Stored items →
══════════
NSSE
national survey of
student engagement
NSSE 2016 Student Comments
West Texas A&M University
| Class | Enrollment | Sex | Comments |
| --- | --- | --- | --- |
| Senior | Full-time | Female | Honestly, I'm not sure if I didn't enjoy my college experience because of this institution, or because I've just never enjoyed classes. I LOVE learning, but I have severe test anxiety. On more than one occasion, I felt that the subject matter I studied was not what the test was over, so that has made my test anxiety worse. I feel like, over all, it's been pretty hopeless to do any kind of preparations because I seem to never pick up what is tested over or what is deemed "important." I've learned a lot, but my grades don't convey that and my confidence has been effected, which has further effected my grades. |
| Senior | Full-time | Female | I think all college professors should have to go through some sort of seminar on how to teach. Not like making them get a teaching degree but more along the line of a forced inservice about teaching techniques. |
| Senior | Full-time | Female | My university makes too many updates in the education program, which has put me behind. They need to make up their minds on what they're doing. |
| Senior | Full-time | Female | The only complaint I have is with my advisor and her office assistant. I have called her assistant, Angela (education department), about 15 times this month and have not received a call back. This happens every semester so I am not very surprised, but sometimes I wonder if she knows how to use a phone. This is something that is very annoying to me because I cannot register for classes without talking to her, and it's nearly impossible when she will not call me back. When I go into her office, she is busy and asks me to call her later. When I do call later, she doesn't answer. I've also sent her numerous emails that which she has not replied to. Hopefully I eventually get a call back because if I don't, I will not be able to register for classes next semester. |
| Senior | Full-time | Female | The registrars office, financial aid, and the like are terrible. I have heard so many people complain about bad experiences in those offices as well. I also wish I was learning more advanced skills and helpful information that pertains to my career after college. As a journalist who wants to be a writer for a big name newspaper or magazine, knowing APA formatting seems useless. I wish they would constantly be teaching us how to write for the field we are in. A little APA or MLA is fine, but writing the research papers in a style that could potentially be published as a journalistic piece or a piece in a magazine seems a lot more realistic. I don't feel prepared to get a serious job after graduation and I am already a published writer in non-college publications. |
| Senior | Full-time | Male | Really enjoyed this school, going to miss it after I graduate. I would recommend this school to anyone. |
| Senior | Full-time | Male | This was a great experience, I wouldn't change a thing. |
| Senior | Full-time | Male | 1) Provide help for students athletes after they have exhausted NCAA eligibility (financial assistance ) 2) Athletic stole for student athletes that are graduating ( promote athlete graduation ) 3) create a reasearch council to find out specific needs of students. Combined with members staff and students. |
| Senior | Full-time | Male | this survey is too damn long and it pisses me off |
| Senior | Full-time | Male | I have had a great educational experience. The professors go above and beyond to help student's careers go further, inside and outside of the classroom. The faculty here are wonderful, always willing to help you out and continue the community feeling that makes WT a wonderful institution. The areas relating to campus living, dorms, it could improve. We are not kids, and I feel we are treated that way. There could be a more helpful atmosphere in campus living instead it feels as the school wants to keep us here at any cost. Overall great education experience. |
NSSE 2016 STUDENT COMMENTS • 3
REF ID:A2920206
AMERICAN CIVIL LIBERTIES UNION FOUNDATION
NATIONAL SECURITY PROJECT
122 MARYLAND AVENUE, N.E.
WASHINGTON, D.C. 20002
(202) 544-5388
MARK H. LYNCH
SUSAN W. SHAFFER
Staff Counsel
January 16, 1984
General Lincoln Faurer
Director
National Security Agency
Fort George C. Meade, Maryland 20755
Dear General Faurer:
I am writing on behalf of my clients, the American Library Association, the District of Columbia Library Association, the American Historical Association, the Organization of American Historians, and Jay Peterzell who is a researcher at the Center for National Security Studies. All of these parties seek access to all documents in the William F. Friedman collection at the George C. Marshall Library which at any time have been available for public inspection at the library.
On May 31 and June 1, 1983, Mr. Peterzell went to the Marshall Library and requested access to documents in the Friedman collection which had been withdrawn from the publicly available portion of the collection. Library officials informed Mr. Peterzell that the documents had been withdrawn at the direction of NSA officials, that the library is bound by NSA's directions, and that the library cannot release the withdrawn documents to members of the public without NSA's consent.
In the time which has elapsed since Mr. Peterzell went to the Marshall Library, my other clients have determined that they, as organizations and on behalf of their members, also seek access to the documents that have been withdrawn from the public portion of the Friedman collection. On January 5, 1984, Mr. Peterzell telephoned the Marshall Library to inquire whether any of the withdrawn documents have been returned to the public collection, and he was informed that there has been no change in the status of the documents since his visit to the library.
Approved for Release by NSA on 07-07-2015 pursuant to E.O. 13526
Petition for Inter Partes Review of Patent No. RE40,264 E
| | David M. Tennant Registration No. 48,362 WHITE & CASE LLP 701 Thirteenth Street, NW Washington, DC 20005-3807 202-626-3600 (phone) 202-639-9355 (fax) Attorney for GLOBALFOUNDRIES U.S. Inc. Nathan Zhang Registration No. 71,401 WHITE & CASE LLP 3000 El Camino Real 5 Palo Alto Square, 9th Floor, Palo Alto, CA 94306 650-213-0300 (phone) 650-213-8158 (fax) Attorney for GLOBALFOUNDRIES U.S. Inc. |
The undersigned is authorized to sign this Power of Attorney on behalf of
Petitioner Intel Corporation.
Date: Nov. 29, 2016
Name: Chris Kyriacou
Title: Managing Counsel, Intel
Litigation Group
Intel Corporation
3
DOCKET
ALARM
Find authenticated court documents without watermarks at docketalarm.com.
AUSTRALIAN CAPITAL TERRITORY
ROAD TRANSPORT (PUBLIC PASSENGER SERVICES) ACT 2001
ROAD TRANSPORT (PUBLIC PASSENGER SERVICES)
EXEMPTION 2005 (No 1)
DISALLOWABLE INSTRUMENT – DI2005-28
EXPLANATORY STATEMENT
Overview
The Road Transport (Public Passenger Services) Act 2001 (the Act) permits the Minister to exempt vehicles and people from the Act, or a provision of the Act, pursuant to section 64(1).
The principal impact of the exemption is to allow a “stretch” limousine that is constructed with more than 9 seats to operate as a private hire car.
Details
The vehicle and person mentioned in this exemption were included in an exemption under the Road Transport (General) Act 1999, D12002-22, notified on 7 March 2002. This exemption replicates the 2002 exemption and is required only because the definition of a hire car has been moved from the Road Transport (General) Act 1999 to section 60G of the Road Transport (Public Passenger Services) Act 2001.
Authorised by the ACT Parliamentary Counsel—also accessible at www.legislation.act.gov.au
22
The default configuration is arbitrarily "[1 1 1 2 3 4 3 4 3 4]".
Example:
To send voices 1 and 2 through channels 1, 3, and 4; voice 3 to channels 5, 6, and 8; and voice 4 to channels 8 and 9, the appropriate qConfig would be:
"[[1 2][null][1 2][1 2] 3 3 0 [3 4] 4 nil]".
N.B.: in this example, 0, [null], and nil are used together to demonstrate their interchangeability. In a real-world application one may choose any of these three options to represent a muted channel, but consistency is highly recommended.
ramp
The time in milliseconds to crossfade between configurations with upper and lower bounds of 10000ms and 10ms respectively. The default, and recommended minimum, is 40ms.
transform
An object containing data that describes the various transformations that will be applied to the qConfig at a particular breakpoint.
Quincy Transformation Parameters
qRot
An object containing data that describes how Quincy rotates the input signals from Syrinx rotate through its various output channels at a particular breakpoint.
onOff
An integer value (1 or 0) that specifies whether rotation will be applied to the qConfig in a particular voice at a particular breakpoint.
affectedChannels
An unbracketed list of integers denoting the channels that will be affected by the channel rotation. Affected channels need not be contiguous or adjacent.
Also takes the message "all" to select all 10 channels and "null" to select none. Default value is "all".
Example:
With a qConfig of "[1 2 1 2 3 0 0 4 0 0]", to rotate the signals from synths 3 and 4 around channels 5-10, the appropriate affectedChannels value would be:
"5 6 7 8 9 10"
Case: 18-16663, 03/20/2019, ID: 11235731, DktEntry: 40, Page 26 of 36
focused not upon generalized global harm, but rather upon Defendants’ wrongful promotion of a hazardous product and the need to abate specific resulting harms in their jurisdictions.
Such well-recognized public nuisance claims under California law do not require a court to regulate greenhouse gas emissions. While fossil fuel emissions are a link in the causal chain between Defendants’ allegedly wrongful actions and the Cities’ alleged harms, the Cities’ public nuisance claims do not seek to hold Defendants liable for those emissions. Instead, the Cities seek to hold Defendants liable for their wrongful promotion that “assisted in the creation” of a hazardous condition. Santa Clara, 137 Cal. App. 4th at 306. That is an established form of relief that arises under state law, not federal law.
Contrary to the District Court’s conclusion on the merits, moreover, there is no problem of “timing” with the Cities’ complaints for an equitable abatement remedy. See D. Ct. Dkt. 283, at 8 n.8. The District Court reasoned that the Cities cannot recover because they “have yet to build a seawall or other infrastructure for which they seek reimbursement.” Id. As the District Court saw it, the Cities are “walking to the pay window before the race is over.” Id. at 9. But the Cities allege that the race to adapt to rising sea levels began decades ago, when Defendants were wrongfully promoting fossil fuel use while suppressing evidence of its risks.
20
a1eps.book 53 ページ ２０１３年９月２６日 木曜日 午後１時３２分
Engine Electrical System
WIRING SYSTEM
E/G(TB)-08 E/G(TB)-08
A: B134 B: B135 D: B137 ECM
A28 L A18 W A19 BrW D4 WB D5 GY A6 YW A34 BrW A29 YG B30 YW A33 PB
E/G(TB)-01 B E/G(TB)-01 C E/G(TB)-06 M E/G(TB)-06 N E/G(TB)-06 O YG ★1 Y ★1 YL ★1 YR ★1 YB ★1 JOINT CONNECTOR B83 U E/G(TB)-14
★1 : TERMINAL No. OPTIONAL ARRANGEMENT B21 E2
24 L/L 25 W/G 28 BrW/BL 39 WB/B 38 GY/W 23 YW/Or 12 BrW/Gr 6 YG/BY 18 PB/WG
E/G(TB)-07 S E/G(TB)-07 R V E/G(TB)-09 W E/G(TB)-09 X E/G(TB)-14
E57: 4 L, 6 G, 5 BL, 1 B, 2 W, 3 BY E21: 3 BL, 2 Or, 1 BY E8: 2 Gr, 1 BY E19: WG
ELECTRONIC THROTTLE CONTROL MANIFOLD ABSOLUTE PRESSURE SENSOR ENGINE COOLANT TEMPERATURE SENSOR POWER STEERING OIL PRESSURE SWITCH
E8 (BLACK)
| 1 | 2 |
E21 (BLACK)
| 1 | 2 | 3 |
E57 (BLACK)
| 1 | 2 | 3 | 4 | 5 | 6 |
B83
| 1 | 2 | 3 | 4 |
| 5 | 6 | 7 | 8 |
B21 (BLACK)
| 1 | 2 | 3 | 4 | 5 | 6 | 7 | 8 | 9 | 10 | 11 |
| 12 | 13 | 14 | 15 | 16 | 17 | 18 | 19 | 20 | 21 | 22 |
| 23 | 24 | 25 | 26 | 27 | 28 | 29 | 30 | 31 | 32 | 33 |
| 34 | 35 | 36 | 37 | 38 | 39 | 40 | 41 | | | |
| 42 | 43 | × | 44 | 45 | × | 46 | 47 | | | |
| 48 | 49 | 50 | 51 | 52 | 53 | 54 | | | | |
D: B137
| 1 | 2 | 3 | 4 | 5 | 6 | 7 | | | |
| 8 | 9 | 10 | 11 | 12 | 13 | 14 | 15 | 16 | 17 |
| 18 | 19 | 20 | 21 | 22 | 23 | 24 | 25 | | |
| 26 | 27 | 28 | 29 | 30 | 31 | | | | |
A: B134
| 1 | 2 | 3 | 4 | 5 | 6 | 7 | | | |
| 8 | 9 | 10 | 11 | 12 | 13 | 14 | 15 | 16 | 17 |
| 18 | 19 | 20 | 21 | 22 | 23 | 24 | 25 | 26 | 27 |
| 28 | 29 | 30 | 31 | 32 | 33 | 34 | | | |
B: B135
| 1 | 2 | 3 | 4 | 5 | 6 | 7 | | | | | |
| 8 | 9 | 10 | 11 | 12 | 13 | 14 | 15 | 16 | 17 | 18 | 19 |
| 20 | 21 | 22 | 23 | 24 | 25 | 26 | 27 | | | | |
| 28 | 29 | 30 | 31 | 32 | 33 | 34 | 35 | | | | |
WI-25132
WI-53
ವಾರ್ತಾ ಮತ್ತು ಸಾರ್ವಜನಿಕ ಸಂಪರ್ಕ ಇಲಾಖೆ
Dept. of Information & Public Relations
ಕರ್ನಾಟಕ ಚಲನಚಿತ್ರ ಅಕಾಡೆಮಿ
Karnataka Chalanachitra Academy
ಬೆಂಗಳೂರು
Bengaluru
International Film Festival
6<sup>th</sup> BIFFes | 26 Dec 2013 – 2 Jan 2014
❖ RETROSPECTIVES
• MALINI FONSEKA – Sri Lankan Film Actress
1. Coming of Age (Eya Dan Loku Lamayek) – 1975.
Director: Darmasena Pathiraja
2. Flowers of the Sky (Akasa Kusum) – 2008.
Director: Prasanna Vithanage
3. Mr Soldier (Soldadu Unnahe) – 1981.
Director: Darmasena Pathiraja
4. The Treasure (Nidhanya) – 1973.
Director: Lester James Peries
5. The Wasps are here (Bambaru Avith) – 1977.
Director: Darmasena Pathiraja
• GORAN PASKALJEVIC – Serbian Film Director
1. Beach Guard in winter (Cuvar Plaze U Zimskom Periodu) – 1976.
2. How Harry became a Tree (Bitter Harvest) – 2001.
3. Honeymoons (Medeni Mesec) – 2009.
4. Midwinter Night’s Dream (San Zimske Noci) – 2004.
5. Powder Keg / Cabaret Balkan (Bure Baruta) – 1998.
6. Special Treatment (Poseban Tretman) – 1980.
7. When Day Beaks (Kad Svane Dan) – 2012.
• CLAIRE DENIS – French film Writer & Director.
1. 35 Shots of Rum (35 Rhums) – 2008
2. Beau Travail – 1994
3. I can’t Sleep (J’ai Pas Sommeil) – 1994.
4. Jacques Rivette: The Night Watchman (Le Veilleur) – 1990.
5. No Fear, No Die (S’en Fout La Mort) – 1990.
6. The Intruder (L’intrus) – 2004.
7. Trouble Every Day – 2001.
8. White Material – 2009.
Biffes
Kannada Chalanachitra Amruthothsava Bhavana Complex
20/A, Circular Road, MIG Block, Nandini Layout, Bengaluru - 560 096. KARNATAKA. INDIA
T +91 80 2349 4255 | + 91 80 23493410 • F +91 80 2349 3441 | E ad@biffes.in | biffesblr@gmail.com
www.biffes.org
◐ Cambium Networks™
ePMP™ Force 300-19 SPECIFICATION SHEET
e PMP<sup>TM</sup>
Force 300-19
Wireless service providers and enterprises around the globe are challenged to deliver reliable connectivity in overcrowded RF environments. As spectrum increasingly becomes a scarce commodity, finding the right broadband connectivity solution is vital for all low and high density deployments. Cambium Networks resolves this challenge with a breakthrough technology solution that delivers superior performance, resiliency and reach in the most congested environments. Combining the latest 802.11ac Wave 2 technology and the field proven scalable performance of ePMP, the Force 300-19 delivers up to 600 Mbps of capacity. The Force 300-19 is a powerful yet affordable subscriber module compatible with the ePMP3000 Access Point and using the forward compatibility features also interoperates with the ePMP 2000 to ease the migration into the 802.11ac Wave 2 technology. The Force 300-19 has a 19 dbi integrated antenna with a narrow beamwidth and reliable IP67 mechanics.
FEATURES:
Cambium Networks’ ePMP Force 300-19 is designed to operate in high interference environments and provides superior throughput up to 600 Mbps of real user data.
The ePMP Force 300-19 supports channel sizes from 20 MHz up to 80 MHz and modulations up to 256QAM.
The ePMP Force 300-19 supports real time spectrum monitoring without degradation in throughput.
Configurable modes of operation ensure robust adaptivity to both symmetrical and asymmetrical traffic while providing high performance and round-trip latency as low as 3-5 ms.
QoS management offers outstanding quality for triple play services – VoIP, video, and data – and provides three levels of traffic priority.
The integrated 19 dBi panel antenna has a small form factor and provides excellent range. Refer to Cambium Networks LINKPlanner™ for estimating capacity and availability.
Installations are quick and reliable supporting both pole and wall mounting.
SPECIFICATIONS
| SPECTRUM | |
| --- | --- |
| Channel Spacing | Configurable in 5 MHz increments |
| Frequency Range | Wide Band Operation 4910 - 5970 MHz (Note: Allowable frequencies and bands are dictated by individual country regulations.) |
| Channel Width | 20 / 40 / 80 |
══════════
When you reach the line that contains "teaching techniques. |", stop; output it and every line before it from the start of the data, exactly as written.

Solution to this task →
NSSE
national survey of
student engagement
NSSE 2016 Student Comments
West Texas A&M University
| Class | Enrollment | Sex | Comments |
| --- | --- | --- | --- |
| Senior | Full-time | Female | Honestly, I'm not sure if I didn't enjoy my college experience because of this institution, or because I've just never enjoyed classes. I LOVE learning, but I have severe test anxiety. On more than one occasion, I felt that the subject matter I studied was not what the test was over, so that has made my test anxiety worse. I feel like, over all, it's been pretty hopeless to do any kind of preparations because I seem to never pick up what is tested over or what is deemed "important." I've learned a lot, but my grades don't convey that and my confidence has been effected, which has further effected my grades. |
| Senior | Full-time | Female | I think all college professors should have to go through some sort of seminar on how to teach. Not like making them get a teaching degree but more along the line of a forced inservice about teaching techniques. |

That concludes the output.